Lorsqu'un problème se présente et qu'on s'y arrête, l'observation ne porte pas tant sur les faits qui visent un but pratique, mais plutôt sur ceux qui concernent le problème en tant que problème. La raison qui, plus que toute autre, rend inefficace intellectuellement l'observation à l'école, c'est qu'elle est pratiquée en dehors d'un problème qu'elle devrait servir à définir ou aider à résoudre.

Le mal qui résulte de cet isolement apparaît dans tout le système éducatif, de la maternelle à l'université. Presque partout et à tout moment, on recourt à l'observation comme si elle constituait un tout et avait sa fin en elle-même, et non comme un moyen de recueillir les éléments nécessaires pour comprendre une difficulté et la résoudre.

En maternelle, on accumule des observations concernant les formes géométriques, les lignes, les surfaces, les cubes, les couleurs, etc.

Leçons non rattachées à des problèmes

À l'école primaire, sous le nom de "leçons de choses", c'est la forme et les propriétés d'objets - pomme, orange, chou - choisis presque au hasard, qu'on fait remarquer minutieusement. Sous la rubrique "sciences naturelles", c'est la même méthode d'observation qu'on applique à des feuilles, des pierres, des insectes choisis d'une manière presque aussi arbitraire.

Dans les écoles secondaires et les universités, on organise les observations dans les laboratoires et à l'aide du microscope, comme si accumuler des faits et acquérir de l'habileté manuelle constituaient des buts pédagogiques en eux-mêmes.

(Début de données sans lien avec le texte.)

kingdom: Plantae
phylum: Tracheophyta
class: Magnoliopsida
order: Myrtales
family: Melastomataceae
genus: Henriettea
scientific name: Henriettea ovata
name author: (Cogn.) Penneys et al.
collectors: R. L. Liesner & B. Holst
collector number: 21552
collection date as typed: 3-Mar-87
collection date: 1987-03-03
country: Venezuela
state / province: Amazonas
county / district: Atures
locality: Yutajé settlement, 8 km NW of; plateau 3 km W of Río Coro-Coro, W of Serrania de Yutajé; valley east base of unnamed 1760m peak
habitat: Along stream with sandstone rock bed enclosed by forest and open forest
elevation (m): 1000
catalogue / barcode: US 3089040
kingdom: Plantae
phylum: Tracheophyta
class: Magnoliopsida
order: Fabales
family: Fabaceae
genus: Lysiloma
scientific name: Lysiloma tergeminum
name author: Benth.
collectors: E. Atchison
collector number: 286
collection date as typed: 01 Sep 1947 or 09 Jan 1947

Comparons à ces méthodes d'observations isolées ce que Jevons appelle observation. D'après lui, "pour des scientifiques, l'observation n'est efficace qu'à la condition d'être stimulée et guidée par le besoin de vérifier une théorie", et encore, "le nombre des choses à observer et à expérimenter est infini, et si l'on travaille uniquement pour enregistrer des faits sans but précis, les recherches restent sans valeur".

Tant que la valeur de ce principe ne sera pas reconnue par les éducateurs, l'observation sera le plus souvent un exercice sans vie, sans intérêt, ou bien elle aboutira à faire acquérir différentes formes d'habileté technique qui seront sans utilité pour l'intelligence.

L'observation devrait impliquer la découverte

L'observation est un processus actif. L'observation consiste en une exploration, une recherche en vue de découvrir ce qui d'abord est caché et inconnu, mais est nécessaire pour atteindre un but pratique ou théorique.

Pour choisir des matériaux qui conviennent à l'observation, il suffit de songer à l'intensité, à la force de l'observation suscitée par un récit ou un drame. S'il y a un "conflit", l'observation atteint son maximum d'intensité. Pourquoi ? Parce qu'il y a un mélange d'ancien et de nouveau, de familier et d'imprévu.

L'enfant est suspendu aux lèvres du conteur, à cause de l'élément de suspense mental. Il imagine une série d'alternatives, il reste dans l'incertitude. De tout son être, il demande : "Que va-t-il se passer ? Comment l'histoire va-t-elle finir ?" Quel contraste entre la facilité avec laquelle un enfant note tous les faits saillants d'une histoire malgré leur abondance, et l'effort qu'il doit déployer pour observer une chose morte, inerte, dont aucune partie ne suggère une question à poser, qui ne présente pas d'alternative.

Or, trop souvent, il semble qu'à l'école on s'évertue à dépouiller de toute vie et de toute dramatisation les matériaux qui servent à l'observation, pour les réduire à une forme morte et inerte.

Le besoin d'observer la structure résulte de l'observation de la fonction

Bien entendu, l'observation des qualités purement statiques des objets garde sa valeur et elle conserve une place importante. Une fois que le premier intérêt est orienté vers la fonction, vers ce que fait l'objet, la raison d'en poursuivre une étude analytique plus précise en vue d'en découvrir la structure surgit.

L'intérêt que l'on a pris à suivre une activité se transforme insensiblement en un autre intérêt, celui de savoir comment s'effectue cette activité. L'intérêt portant sur le phénomène en évolution se change en un intérêt pour les mécanismes grâce auxquels cette évolution s'accomplit.

Mais lorsqu'on insiste d'abord sur la morphologie, l'anatomie, les particularités de forme, de grandeur, de couleur, de distribution des parties, ces éléments sont tellement éloignés de leur raison d'être qu'ils restent morts et ennuyeux. Il est tout aussi naturel que les enfants regardent avec attention les stomates d'une plante, après s'être intéressés à sa respiration, qu'il est naturel qu'ils regardent les mêmes stomates sans attention, lorsqu'on les leur fait considérer comme des aspects isolés de la structure de la plante.